Jan-Mar investments 52.1% higher at $1.29-B
STRONG March inflows boosted foreign direct investments (FDI) in the first quarter of the year, with the net total in the January-March period hitting $1.293 billion, up 52.1 percent from $850 million recorded in the same period a year earlier, the Bangko Sentral ng Pilipinas (BSP) reported on Friday.
FDI in March registered a net inflow of $364 million, a 59.1-percent rise from the $229 million recorded in March 2015, with net inflows to intercompany borrowings and equity capital investments more than offsetting a decline in reinvested earnings, the central bank said.

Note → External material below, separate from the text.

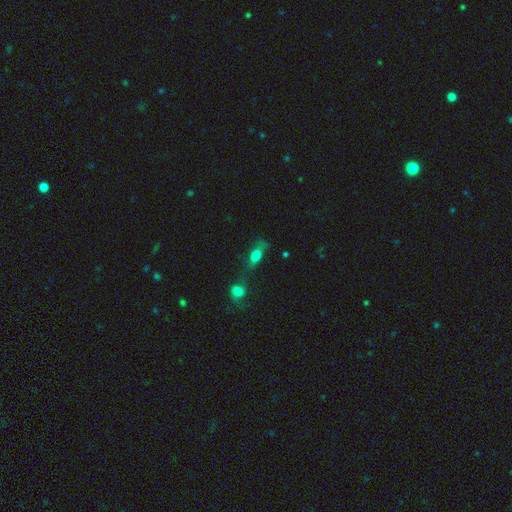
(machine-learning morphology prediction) This is likely a smooth galaxy (66%). How rounded: likely in between (67%). Merging: marginally none (41%).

“The country’s sustained favorable economic performance as evidenced by 69 consecutive quarters of positive growth, and growth prospects for the year ahead, helped drive inflows in all FDI components during the period,” the BSP said in a statement.

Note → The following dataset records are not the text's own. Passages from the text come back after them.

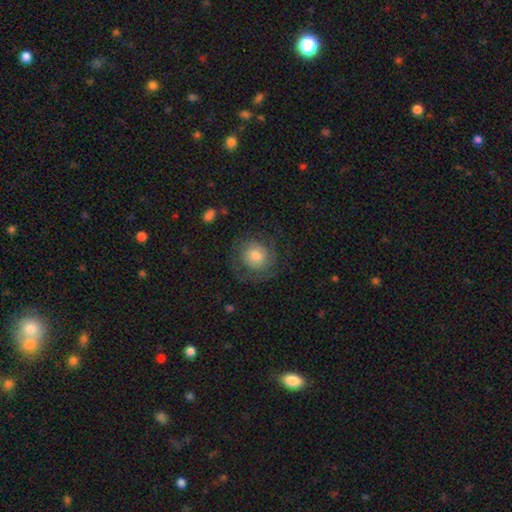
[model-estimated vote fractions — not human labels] Smooth or featured: featured or disk — 55% (smooth — 37%)
Edge-on disk: no — 98% (yes — 2%)
Bar: no — 78% (weak — 19%)
Spiral arms: yes — 86% (no — 14%)
Bulge size: moderate — 53% (small — 23%)
Merging: none — 71% (minor disturbance — 15%)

The BSP said intercompany borrowings or nonresidents’ net placements in debt instruments issued by local affiliates, largely accounted for the increase in FDI in March.
Net investments in debt instruments more than doubled to $262 million in March, up 114.2 percent from $122 million a year earlier.
Non-residents’ net investments in debt instruments for the first quarter reached $617 million, 50.1 percent higher than the previous year’s $411 million.
Bank of the Philippine Islands associate economist Nicholas Antonio Mapa said the appetite for debt instruments was the big reason for the rise in overall FDI, as existing corporations and companies look to expand their business holdings in the Philippines given the relatively rosy outlook for economic growth, despite the impending change in leadership.
“These companies were willing to bet on the domestic prospects of the Philippines, given its underlying strength and promise,” he said.
Net equity capital investments expanded by 6.9 percent in March to $53 million from $50 million a year earlier. Equity capital placements of $135 million more than offset withdrawals of $82 million.
On a quarterly basis, investments in equity capital registered net inflows of $495 million during the period from $254 million last year.
The bulk of equity capital investments came from Singapore, the United States, Hong Kong, Japan and Taiwan, and were channeled mainly to accommodation and food service; real estate; manufacturing; financial and insurance; and wholesale and retail trade activities.
Reinvestments of earnings, however, declined 14.3 percent to $49 million from $57 million a year earlier in March.
Reinvestments of earnings for the first three months of the year decreased by 2.1 percent to $181 million.
The BSP has a $6.3-billion target for this year. Last year saw net FDI hitting $5.72 billion, falling short of the $6-billion forecast.